BattleTech fan since the early '90s, game design enthusiast since forever.

Sunday, December 15, 2019

Tales of Monkey Island

Considering this over Thanksgiving. Escape from was released in 2000, Tales of was released in 2009, and it's 2019 now, so we're about due for another, right?

Ron Gilbert wrote this a few years after Escape from Monkey Island and a few years before Tales of Monkey Island. Wonder how he feels now.


Review, in Brief:


Best iteration on "insult sword fighting" yet; a good addition to LeChuck's ghost-zombie-demon sequence; lots of nice parallels to (and inversions of) the first two games. Gameplay is a fixed version of games three and four, though the interface kind of annoyed me - wish I could skip cut scenes, and didn't have to reopen the inventory every time an item fails to interact with the environment.


Classic Adventure Game Sins:


Most of the puzzles are good! But: there's a few where you have to just try your inventory against every person and object in the environment; one (escaping the crossroads) that can be solved multiple ways, yet the game only accepts the solutions in a specific order; one (the pirate chest on the beach) where you might understand the solution well before you find which trivially and imperceptibly different permutation of it the game wants; one early puzzle only makes sense if you're playing on console instead of PC; and the crossroads map seems to have an extra location that you can't ever get to.


An Unsatisfying End (highlight to read):


There's a bunch of plotholes whose timings are hard to reconcile - how does Elaine know how to open the crossroads, where did Morgan's body go, when did Morgan make the deal with the Voodoo Lady - and although I enjoy the symmetry of Morgan giving Guybrush a pep talk, the pep talk didn't fit, and in the final fight she's kind of superfluous (I was expecting Guybrush to ditch his corporeal body and stab the Voodoo God with a ghost sword of his own). If we're taking a page from the movies, maybe the Voodoo Lady being a sea god trapped in human form and that's why she needs the heart of a voodoo god, but it's just plain annoying for the game to pretend that she's been the prime mover all along.


The Future?


I was looking forward to spending time as Ghost Pirate Threepwood (and then Zombie Pirate Threepwood, and so on). If the writers feel Guybrush is played out, Elaine as protagonist might make a nice change of pace. Felt like they were setting her and Morgan up for a rivalry in the next game, with Guybrush as kidnapee/trophy.

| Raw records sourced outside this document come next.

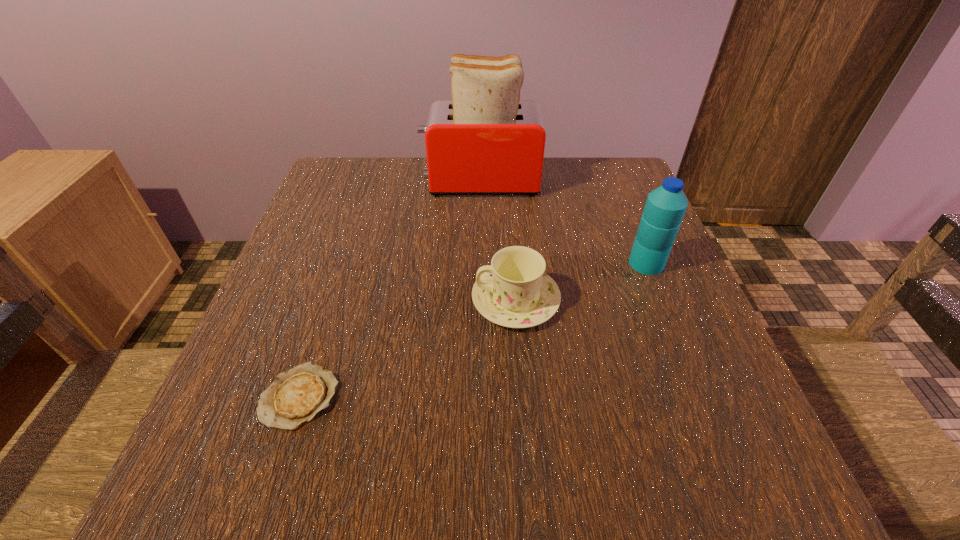
Where is `free space located 0.170m on the back of the water bottle`? Image resolution: width=960 pixels, height=540 pixels. free space located 0.170m on the back of the water bottle is located at coordinates (623, 205).

Find the location of a particular element. This screenshot has height=540, width=960. vacant area situated on the handle side of the chinaware is located at coordinates (402, 300).

The width and height of the screenshot is (960, 540). I want to click on vacant space positioned 0.320m on the handle side of the chinaware, so click(x=301, y=300).

Identify the location of vacant space situated 0.320m on the handle side of the chinaware. The width and height of the screenshot is (960, 540). (301, 300).

Where is `vacant area located 0.330m on the back of the shortest object`? The width and height of the screenshot is (960, 540). vacant area located 0.330m on the back of the shortest object is located at coordinates (351, 238).

At what (x,y) coordinates should I click in order to perform the action: click on object situated at the far edge. Please return your answer as a coordinate pair (x, y). The image size is (960, 540). Looking at the image, I should click on (485, 141).

This screenshot has height=540, width=960. I want to click on object present at the left edge, so click(296, 396).

You are a GUI agent. You are given a task and a screenshot of the screen. Output one action in this format:
    pyautogui.click(x=<x>, y=<y>)
    Task: Click on the object present at the right edge
    
    Given the screenshot: What is the action you would take?
    pyautogui.click(x=665, y=207)

In the image, there is a desktop. At what (x,y) coordinates should I click in order to perform the action: click on vacant space at the far edge. Please return your answer as a coordinate pair (x, y). The height and width of the screenshot is (540, 960). Looking at the image, I should click on (570, 197).

In the image, there is a desktop. Where is `vacant area at the near edge`? The image size is (960, 540). vacant area at the near edge is located at coordinates (412, 491).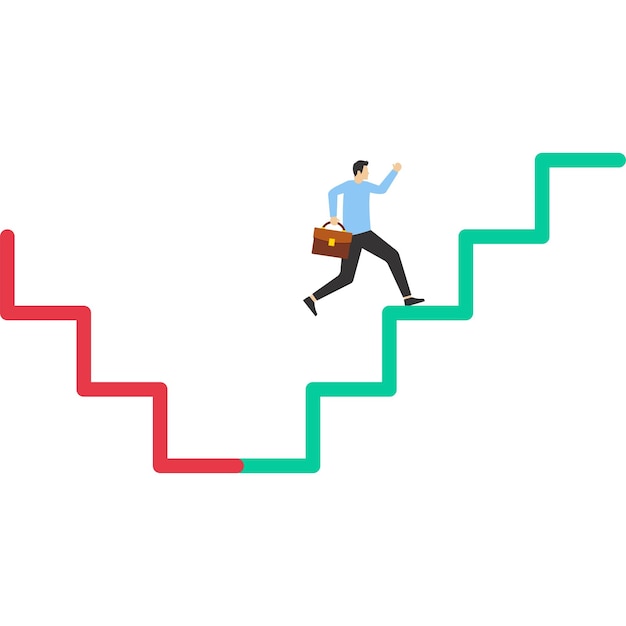
Locate an element on the screen. stair is located at coordinates (41, 310), (111, 387), (337, 394), (429, 310), (499, 237), (562, 158).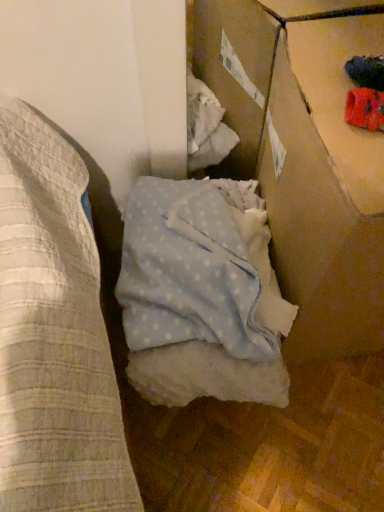
The width and height of the screenshot is (384, 512). Describe the element at coordinates (201, 294) in the screenshot. I see `light blue polka dot fabric at center` at that location.

The image size is (384, 512). Identify the location of light blue polka dot fabric at center. (201, 294).

What is the approximate width of cardboard box at upper right?

cardboard box at upper right is 15.09 inches in width.

What do you see at coordinates (294, 186) in the screenshot?
I see `cardboard box at upper right` at bounding box center [294, 186].

Locate an element on the screen. The width and height of the screenshot is (384, 512). cardboard box at upper right is located at coordinates (294, 186).

Where is `light blue polka dot fabric at center`? This screenshot has width=384, height=512. light blue polka dot fabric at center is located at coordinates (201, 294).

Considering the positions of objects cardboard box at upper right and light blue polka dot fabric at center in the image provided, who is more to the right, cardboard box at upper right or light blue polka dot fabric at center?

cardboard box at upper right.

In the image, is cardboard box at upper right positioned in front of or behind light blue polka dot fabric at center?

cardboard box at upper right is positioned closer to the viewer than light blue polka dot fabric at center.

Between point (351, 313) and point (241, 351), which one is positioned in front?

Point (241, 351)

From the image's perspective, who appears lower, cardboard box at upper right or light blue polka dot fabric at center?

light blue polka dot fabric at center, from the image's perspective.

From a real-world perspective, is cardboard box at upper right on light blue polka dot fabric at center?

Yes.

In the scene shown: Which of these two, cardboard box at upper right or light blue polka dot fabric at center, is thinner?

Thinner between the two is cardboard box at upper right.

Who is shorter, cardboard box at upper right or light blue polka dot fabric at center?

Standing shorter between the two is light blue polka dot fabric at center.

Can you confirm if cardboard box at upper right is bigger than light blue polka dot fabric at center?

Result: Correct, cardboard box at upper right is larger in size than light blue polka dot fabric at center.

Is cardboard box at upper right inside the boundaries of light blue polka dot fabric at center, or outside?

The correct answer is: outside.

Is cardboard box at upper right not near light blue polka dot fabric at center?

No, cardboard box at upper right is not far away from light blue polka dot fabric at center.

Is cardboard box at upper right facing towards light blue polka dot fabric at center?

No, cardboard box at upper right is not aimed at light blue polka dot fabric at center.

Locate an element on the screen. The height and width of the screenshot is (512, 384). sheet lying behind the cardboard box at upper right is located at coordinates (201, 294).

Considering the relative positions of light blue polka dot fabric at center and cardboard box at upper right in the image provided, is light blue polka dot fabric at center to the left or to the right of cardboard box at upper right?

Clearly, light blue polka dot fabric at center is on the left of cardboard box at upper right in the image.

Consider the image. Is light blue polka dot fabric at center positioned before cardboard box at upper right?

That is False.

Which is closer, (256, 324) or (294, 273)?

Positioned in front is point (256, 324).

From the picture: From the image's perspective, between light blue polka dot fabric at center and cardboard box at upper right, which one is located above?

cardboard box at upper right appears higher in the image.

From a real-world perspective, which is physically below, light blue polka dot fabric at center or cardboard box at upper right?

From a 3D spatial view, light blue polka dot fabric at center is below.

Considering the relative sizes of light blue polka dot fabric at center and cardboard box at upper right in the image provided, is light blue polka dot fabric at center wider than cardboard box at upper right?

Correct, the width of light blue polka dot fabric at center exceeds that of cardboard box at upper right.

Consider the image. Does light blue polka dot fabric at center have a greater height compared to cardboard box at upper right?

No.

Which of these two, light blue polka dot fabric at center or cardboard box at upper right, is bigger?

With larger size is cardboard box at upper right.

Which is correct: light blue polka dot fabric at center is inside cardboard box at upper right, or outside of it?

light blue polka dot fabric at center lies outside cardboard box at upper right.

Based on the photo, does light blue polka dot fabric at center touch cardboard box at upper right?

No, light blue polka dot fabric at center is not next to cardboard box at upper right.

Is cardboard box at upper right at the back of light blue polka dot fabric at center?

light blue polka dot fabric at center is not turned away from cardboard box at upper right.

How far apart are light blue polka dot fabric at center and cardboard box at upper right?

light blue polka dot fabric at center and cardboard box at upper right are 15.87 centimeters apart from each other.

Locate an element on the screen. This screenshot has width=384, height=512. sheet behind the cardboard box at upper right is located at coordinates (201, 294).

Find the location of `cardboard box above the light blue polka dot fabric at center (from a real-world perspective)`. cardboard box above the light blue polka dot fabric at center (from a real-world perspective) is located at coordinates (x=294, y=186).

Where is `cardboard box on the right side of light blue polka dot fabric at center`? cardboard box on the right side of light blue polka dot fabric at center is located at coordinates (294, 186).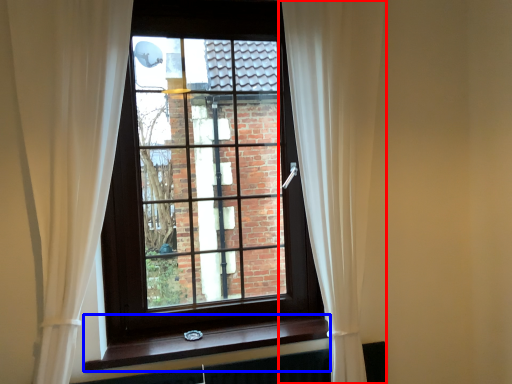
Question: Which object is further to the camera taking this photo, curtain (highlighted by a red box) or window sill (highlighted by a blue box)?

Choices:
 (A) curtain
 (B) window sill

Answer: (B)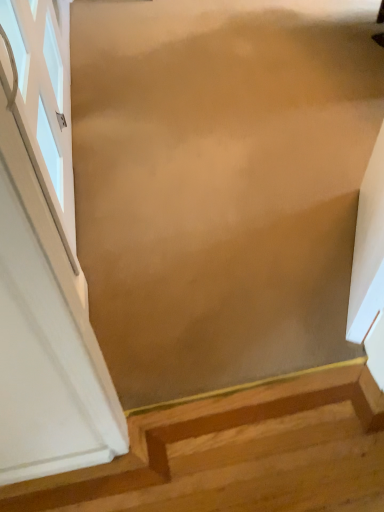
Question: Does point (44, 480) appear closer or farther from the camera than point (56, 123)?

Choices:
 (A) farther
 (B) closer

Answer: (B)

Question: Is wooden stairs at lower right taller or shorter than white glass window at left?

Choices:
 (A) tall
 (B) short

Answer: (B)

Question: Which is correct: wooden stairs at lower right is inside white glass window at left, or outside of it?

Choices:
 (A) inside
 (B) outside

Answer: (B)

Question: From the image's perspective, is white glass window at left above or below wooden stairs at lower right?

Choices:
 (A) above
 (B) below

Answer: (A)

Question: Considering their positions, is white glass window at left located in front of or behind wooden stairs at lower right?

Choices:
 (A) behind
 (B) front

Answer: (A)

Question: Does point (46, 48) appear closer or farther from the camera than point (9, 506)?

Choices:
 (A) farther
 (B) closer

Answer: (A)

Question: Based on their sizes in the image, would you say white glass window at left is bigger or smaller than wooden stairs at lower right?

Choices:
 (A) big
 (B) small

Answer: (B)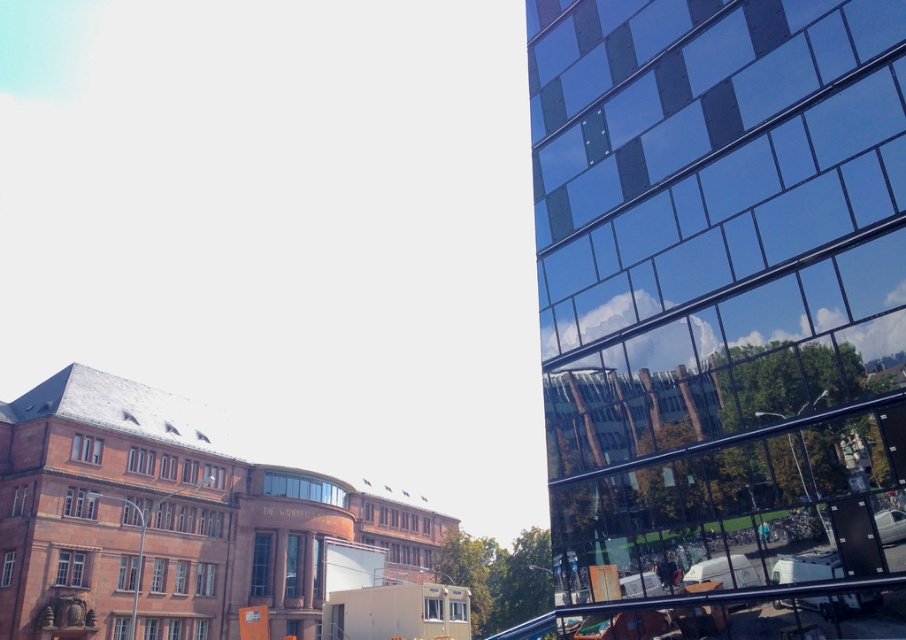
Question: Which point appears farthest from the camera in this image?

Choices:
 (A) (615, 598)
 (B) (681, 93)

Answer: (B)

Question: Can you confirm if reflective glass building at right is thinner than black glossy rail at lower right?

Choices:
 (A) yes
 (B) no

Answer: (B)

Question: Can you confirm if reflective glass building at right is smaller than black glossy rail at lower right?

Choices:
 (A) yes
 (B) no

Answer: (A)

Question: Among these objects, which one is farthest from the camera?

Choices:
 (A) reflective glass building at right
 (B) black glossy rail at lower right

Answer: (A)

Question: Can you confirm if reflective glass building at right is positioned to the right of black glossy rail at lower right?

Choices:
 (A) no
 (B) yes

Answer: (B)

Question: Which point is closer to the camera?

Choices:
 (A) black glossy rail at lower right
 (B) reflective glass building at right

Answer: (A)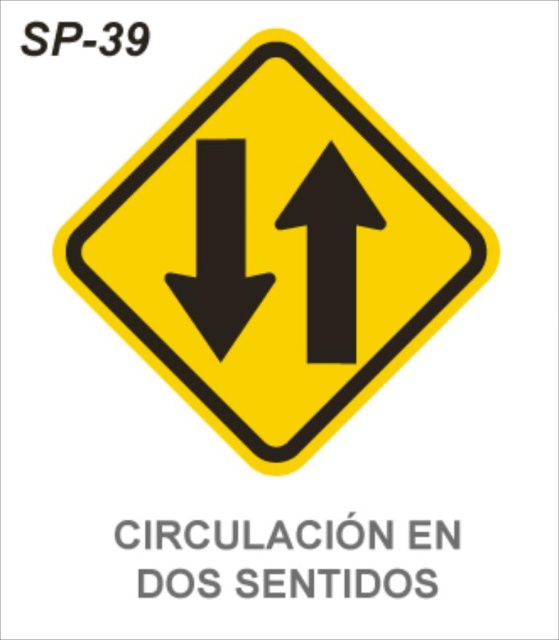
You are a driver approaching a road sign with a black matte arrow at center. Based on the sign, can you determine the direction of the arrow and its meaning?

The black matte arrow at center points downward, indicating that traffic may be coming from behind, while the upward arrow shows traffic moving ahead, meaning the road ahead allows for two way traffic.

You are a driver approaching a road sign with a yellow plastic diamond at center and a black matte arrow at center. The sign has a black border. Which object on the sign is taller?

The yellow plastic diamond at center is taller than the black matte arrow at center according to the description.

You are a driver approaching the road sign and need to determine the distance between two points on the sign to ensure your vehicle can safely navigate around them. The points are point (x=421, y=305) and point (x=244, y=145). Which point is closer to you as you approach the sign?

Point (x=244, y=145) is closer to you than point (x=421, y=305), as it is positioned nearer to the viewer according to the sign.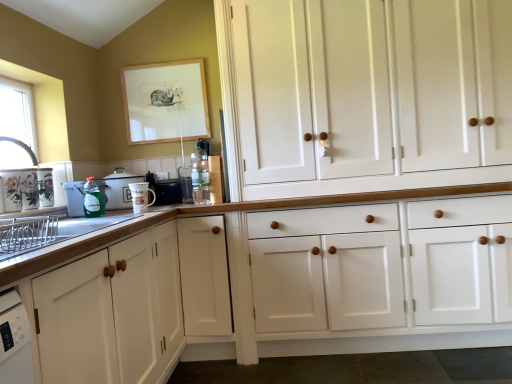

Brisco County Jr was fresh in my mind, so at first blush I thought Morgan was Guybrush and Elaine's time-traveled daughter; then when Elaine and Morgan simultaneously stabbed the Voodoo God, I thought she might be a splinter of Elaine that had been split off with voodoo. She could of course simply be a fresh-faced analogue for who Guybrush was when he washed up on Mêlée Island at the beginning of game one, and that's fine too.


P.S.:


No, I haven't played Thimbleweed Park or Double Fine's The Cave yet.